Hagmann was born in 1965 in Switzerland and pursued an education in graphic design at the Basel School of Design, which heavily involved the International Typographic Style, or “Swiss Style”. After graduating from Basel, Hagmann moved to the U.S. to study type design at California Institute of the Arts, where she earned a Master’s Degree in Fine Arts. It was in the U.S. where she learned a new perspective on typeface and began to explore typeface past the boundaries of Swiss tradition.
In 1999, Hagmann completed the typeface collection “Cholla” for which she was commissioned by Art Center College of Design, and which was published by digital typeface foundry, Emigre, in the same year. Hagmann’s collection, Cholla, was among the winning works in the 2001 bukva:raz!, a competition held by the Association Typographique Internationale. In addition to Cholla, Hagmann, inspired by the unfinished ‘Charter’ typeface by W. A. Dwiggins in the 1930s, created “Odile”, a nine-part typeface family, which she completed in 2006. This collection consists of both functional and abstract elements varying from strict to playful and is versatile, whimsical, and eclectic, speaking to her varying educational perspectives from Switzerland to the US. “Odile” was awarded a Swiss Federal Design Award months after publication.
Hagmann’s style veers from but is still rooted in traditional Swiss Style. It’s difficult to create a new typeface because when working with the uniform Alphabet, creativity is limited as people need to be able to determine what the letter is in order to read the text. Indeed, Hagmann compares inventing a new typeface to inventing a new chair; there are only so many variations of the form while guaranteeing functionality.
After her own school career, Hagmann wanted to educate others on digital typography. She became art director of the USC School of Architecture and taught at many institutions in Southern California. The Swiss-American designer wanted to create a typeface that students could read easily, even in longer texts. She is a professor at the University of Houston School of Art.
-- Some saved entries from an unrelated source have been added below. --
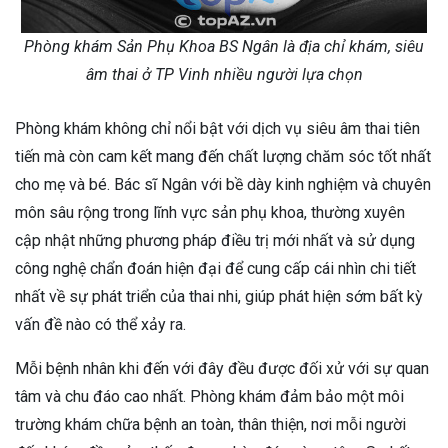
Phòng khám Sản Phụ Khoa BS Ngân là địa chỉ khám, siêu
âm thai ở TP Vinh nhiều người lựa chọn
Phòng khám không chỉ nổi bật với dịch vụ siêu âm thai tiên
tiến mà còn cam kết mang đến chất lượng chăm sóc tốt nhất
cho mẹ và bé. Bác sĩ Ngân với bề dày kinh nghiệm và chuyên
môn sâu rộng trong lĩnh vực sản phụ khoa, thường xuyên
cập nhật những phương pháp điều trị mới nhất và sử dụng
công nghệ chẩn đoán hiện đại để cung cấp cái nhìn chi tiết
nhất về sự phát triển của thai nhi, giúp phát hiện sớm bất kỳ
vấn đề nào có thể xảy ra.
Mỗi bệnh nhân khi đến với đây đều được đối xử với sự quan
tâm và chu đáo cao nhất. Phòng khám đảm bảo một môi
trường khám chữa bệnh an toàn, thân thiện, nơi mỗi người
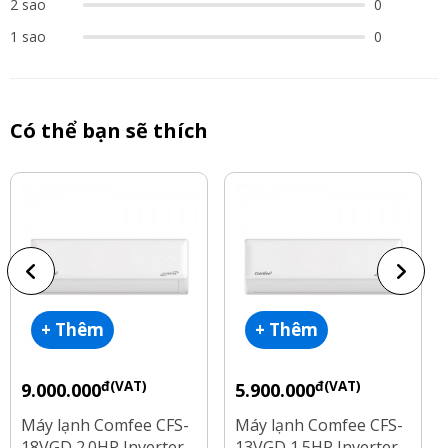
2 sao
0
1 sao
0
Có thể bạn sẽ thích
+ Thêm
+ Thêm
đ(VAT)
đ(VAT)
9.000.000
5.900.000
Máy lạnh Comfee CFS-
Máy lạnh Comfee CFS-
18VGD 2.0HP Inverter -
13VGD 1.5HP Inverter -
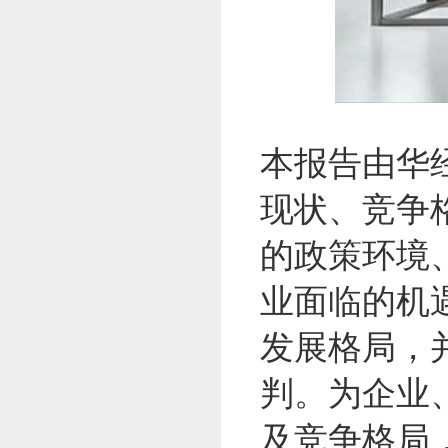
本报告由华
现状、竞争
的政策环境
业面临的机
发展格局，
判。为企业
及竞争格局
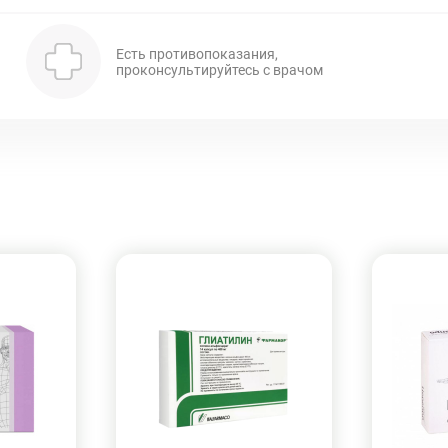
Есть противопоказания,
проконсультируйтесь с врачом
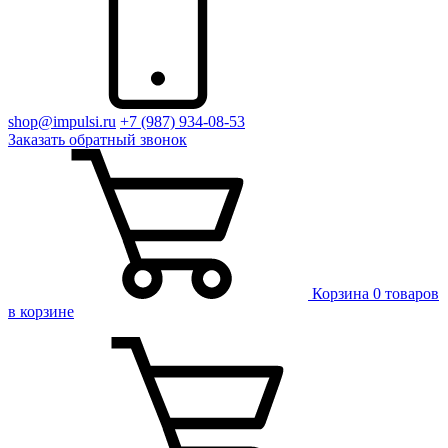
shop@impulsi.ru
+7 (987) 934-08-53
Заказать
обратный
звонок
Корзина
0 товаров
в корзине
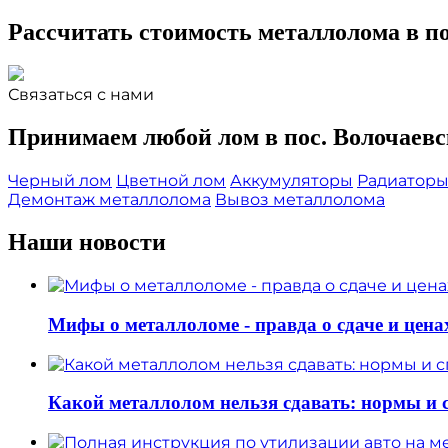
Рассчитать стоимость металлолома в по
Связаться с нами
Принимаем любой лом в пос. Волочаевс
Черный лом
Цветной лом
Аккумуляторы
Радиатор
Демонтаж металлолома
Вывоз металлолома
Наши новости
Мифы о металлоломе - правда о сдаче и цена
Какой металлолом нельзя сдавать: нормы и 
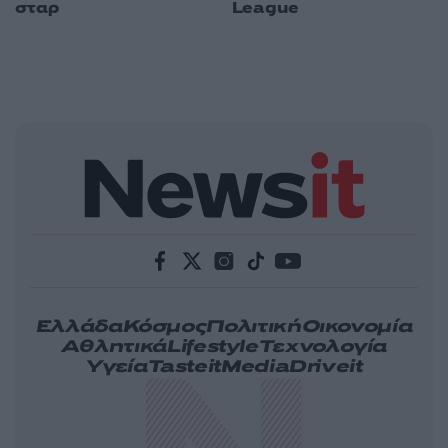
σταρ
League
Ελλάδα
Κόσμος
Πολιτική
Οικονομία
Αθλητικά
Lifestyle
Τεχνολογία
Υγεία
Tasteit
Media
Driveit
And not only did she create typeface families and become a professor herself, Hagmann also founded Houston-based Kontour, a creative studio platform that publishes original fonts for professional retail use.
Sibylle Hagmann founded Kontour in Houston, TX in 2000, which began as a vast platform for designers in the realm of graphic, typographic, and type design. Now, artists at Kontour develop, publish, and lease fonts for professional purposes.
That’s not all, though. Today, Hagmann is focused on clear recognizable letters, or the societally accepted symbols through which we communicate, but she is exploring how agreed-upon meanings from symbols can be manipulated through graphics so that they are seen as arbitrary shapes and lines. When symbols are stripped of their usual contexts, they become meaningless, un-codeable, to society. We will further explore what this means and how Hagmann has decontextualized symbols, like letters, in the coming posts.

Sibylle Hagmann
References:
“About.” Sibylle Hagmann, www.sibyllehagmann.com/about.
“Sibylle Hagmann.” University of Houston, 4 Dec. 2020, www.uh.edu/kgmca/art/about-the-school/faculty/faculty-hagmann-s.php.
Stohler, Peter. “Sibylle Hagmann Font ‘Odile’.” Swiss Culture Awards , Federal Office of Culture, www.schweizerkulturpreise.ch/awards/en/home/design/design-archiv/design-2006/sda-2006/sibylle-hagmann.html.
“Studio.” Kontour, 27 May 2020, www.kontour.com/about/.
Weinraub, Samantha. “Meet the Designer behind Our New Font.” Moore College of Art & Design, 13 Jan. 2021, moore.edu/news/meet-the-designer-behind-our-new-font/.